Accomplished English, Biology profs receive YSU Heritage Award
Accomplished faculty members Bege Bowers and Lauren Schroeder receive Youngstown State University’s Heritage Award at the annual Faculty and Staff Showcase 6 p.m. May 2 at Mr. Anthony’s in Boardman.
The award is the highest honor bestowed by YSU on former faculty and administrators.
Also at the May 2 event, YSU presents Distinguished Professor Awards for faculty and Distinguished Service Awards for university staff.
Bowers worked at YSU from 1984 to 2012, moving through the faculty ranks in the Department of English, and later serving as associate to the dean of the College of Arts and Sciences, assistant provost and associate provost for Academic Programs and Planning, and interim provost and vice president for Academic.
She received Distinguished Professorship Awards for teaching, public service and university service, is a distinguished member of Phi Kappa Phi National Honor Society, an honorary member of the Golden Key International Honor Society and the recipient of the College English Association’s Lifetime Achievement Award, the Society for Technical Communication’s Jay R. Gould Award for excellence in teaching, mentoring and professional writing and editing, and the MLA Prize for Distinguished Bibliography.

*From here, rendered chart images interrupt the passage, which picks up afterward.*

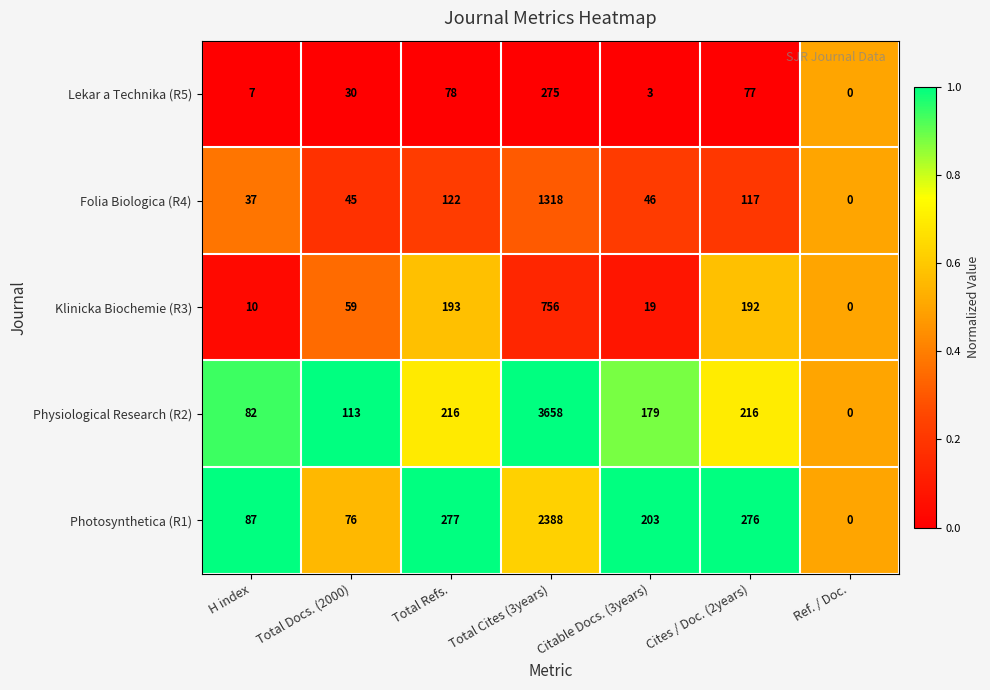

What is the sum of the Folia Biologica (R4) values at H index and Citable Docs. (3years)?

83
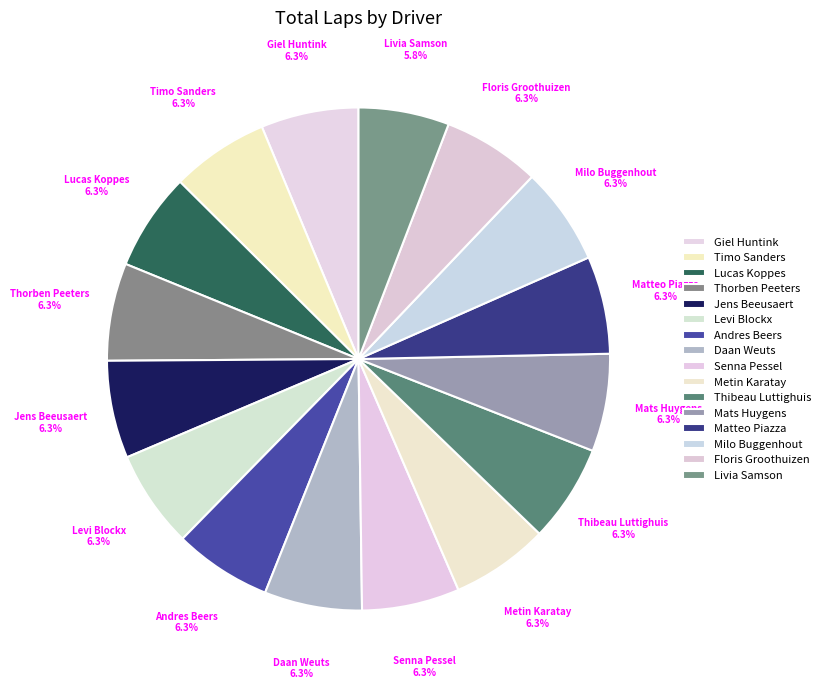

To the nearest percent, what portion does Daan Weuts represent?

6%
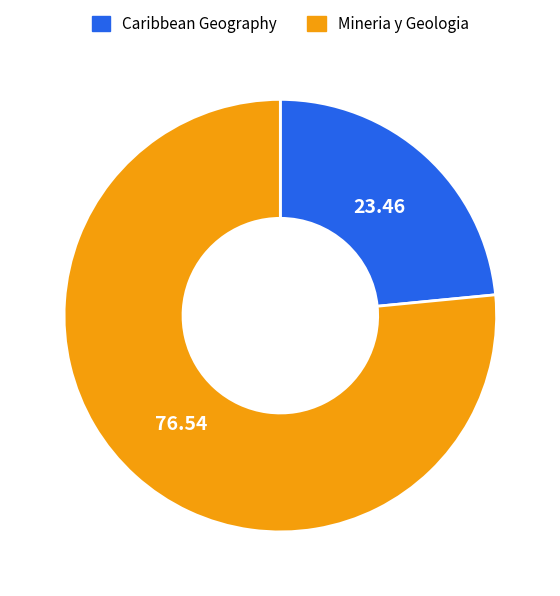

True or false: Caribbean Geography accounts for 23% of the total.

True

Bowers served on YSU’s Strategic Planning Committee, Strategic Planning Executive Committee, and Strategic Planning Communications Committee, was YSU’s liaison to Higher Learning Commission, was involved in the Ohio Board of Regents program approval process, and served on the English Department’s English Festival and Press Day committees. She also served on and made presentations at several national and regional professional organizations.
Schroeder served as assistant to the director of the National Science Foundation and research assistant to the U.S. Antarctic Research Program in 1967 prior to joining the faculty of YSU’s Biological Sciences department in 1968, retiring in 1996.
A specialist in the field of ecology, Schroeder received several NSF grants for research in the areas of resource control and evolutionary tendencies which develop to adapt new resources. He was a pioneer in bringing the word “ecology” to his students, finding dramatic ways to illustrate his lectures, taking ecology lab students into the field to measure the energy flowing through the biomass, or on aquatic sampling trips to Lake Glacier, Lake Erie and area strip mine ponds. He also was instrumental in organizing YSU’s first Earth Day observance. He is a member of the Ecological Societies of America, the American Association for the Advancement of Science, the American Institute of Biological Science, the Ohio Academy of Science and the Sigma Xi and Phi Kappa Phi honorary societies.